North Korea continues to refuse demands that it halt its nuclear weapons program. North Korea says it must have nuclear weapons in order to deal with the threat posed by American nukes.

March 21, 2013: North Korea released a four minute video on the Internet depicting a three day war with South Korea in which paratroopers captured Seoul and took 150,000 Americans living their hostage. The video predicts a quick advance across the DMZ by North Korean troops and ineffective defensive efforts by South Korean and U.S. troops. South Korean military planners see a different outcome to such an invasion but don’t release videos depicting the details. Other recent North Korean videos have shown their leader (Kim Jong Un) visiting troops and urging them to train harder. That is difficult because of food and fuel shortages. The UN estimates that at least a quarter of North Korean children are chronically hungry. Because of two decades of such shortages it’s become easier to tell who belongs to the small ruling class in North Korea, as they are noticeably taller than the majority who have grown up hungry.

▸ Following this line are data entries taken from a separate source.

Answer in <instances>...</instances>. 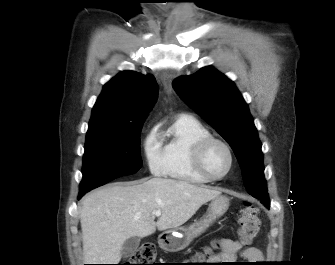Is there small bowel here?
I'll return each instance as SVG.
<instances>
[{"instance_id":"1","label":"small bowel","mask_w":335,"mask_h":265,"mask_svg":"<svg viewBox=\"0 0 335 265\" xmlns=\"http://www.w3.org/2000/svg\"><path fill=\"white\" fill-rule=\"evenodd\" d=\"M217 246L219 251L210 258L211 264L231 263L238 256L253 263L262 260L261 250L253 246L245 247L242 240L220 239Z\"/></svg>"}]
</instances>
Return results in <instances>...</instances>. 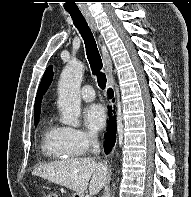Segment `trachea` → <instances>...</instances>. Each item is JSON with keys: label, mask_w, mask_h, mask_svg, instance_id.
<instances>
[{"label": "trachea", "mask_w": 191, "mask_h": 197, "mask_svg": "<svg viewBox=\"0 0 191 197\" xmlns=\"http://www.w3.org/2000/svg\"><path fill=\"white\" fill-rule=\"evenodd\" d=\"M69 13L75 27L79 30L84 40L87 58L89 60L93 75L97 77L98 86L101 89H105L107 80L105 74L101 71L103 64L94 36L82 13L80 12H69Z\"/></svg>", "instance_id": "obj_1"}]
</instances>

March 20, 2013: Three banks and two broadcasters in South Korea suffered a coordinated attack on their computer networks. Later analysis revealed that a server in China was involved and that the target computers were infected days or weeks earlier with a secret program that erased hard drives. These attacks interrupted banking and broadcasting operations of the victims for several hours (until backups could restore the infected machines). Last year a similar attack was launched against oil companies and banks in the Middle East. Iran was suspected of that one and North Korea is the main suspect in the recent one. It will take several weeks to tease out more details and form a more accurate picture of who actually did what and why.

March 18, 2013: The U.S. imposed more sanctions on North Korean banks. Interfering with North Korean use of the international banking system has been one of the most effective sanction weapons against the north.

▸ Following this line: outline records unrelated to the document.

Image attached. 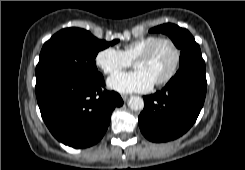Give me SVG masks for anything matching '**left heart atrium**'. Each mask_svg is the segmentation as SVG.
Segmentation results:
<instances>
[{
    "instance_id": "39dd6f15",
    "label": "left heart atrium",
    "mask_w": 245,
    "mask_h": 170,
    "mask_svg": "<svg viewBox=\"0 0 245 170\" xmlns=\"http://www.w3.org/2000/svg\"><path fill=\"white\" fill-rule=\"evenodd\" d=\"M110 88L124 93L144 92L152 88L154 81L143 70L136 69L133 72H121L111 76L108 81Z\"/></svg>"
}]
</instances>
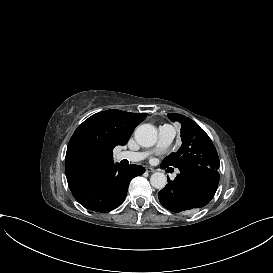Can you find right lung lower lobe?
Segmentation results:
<instances>
[{
    "label": "right lung lower lobe",
    "instance_id": "obj_1",
    "mask_svg": "<svg viewBox=\"0 0 273 273\" xmlns=\"http://www.w3.org/2000/svg\"><path fill=\"white\" fill-rule=\"evenodd\" d=\"M144 172L145 168L142 166L123 167L113 163L71 192L85 208L96 212H108L123 203L131 179Z\"/></svg>",
    "mask_w": 273,
    "mask_h": 273
}]
</instances>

March 16, 2013: The U.S. announced that 14 more anti-missile missiles were being sent to launch sites in Alaska. The anti-missile systems in Alaska protect North America from long range ballistic missiles from North Korea. At the moment North Korea only has a few missiles that could reach any part of North America, but more of these missiles are being built and the North Korean nuclear weapons test last month appears to have been a smaller and lighter weapon suitable for a missile warhead.

March 11, 2013: A week of widespread military exercises in North Korea begins, it has shut down many roads and made it difficult for civilians, many living day-to-day because of chronic shortages, from getting food or other supplies.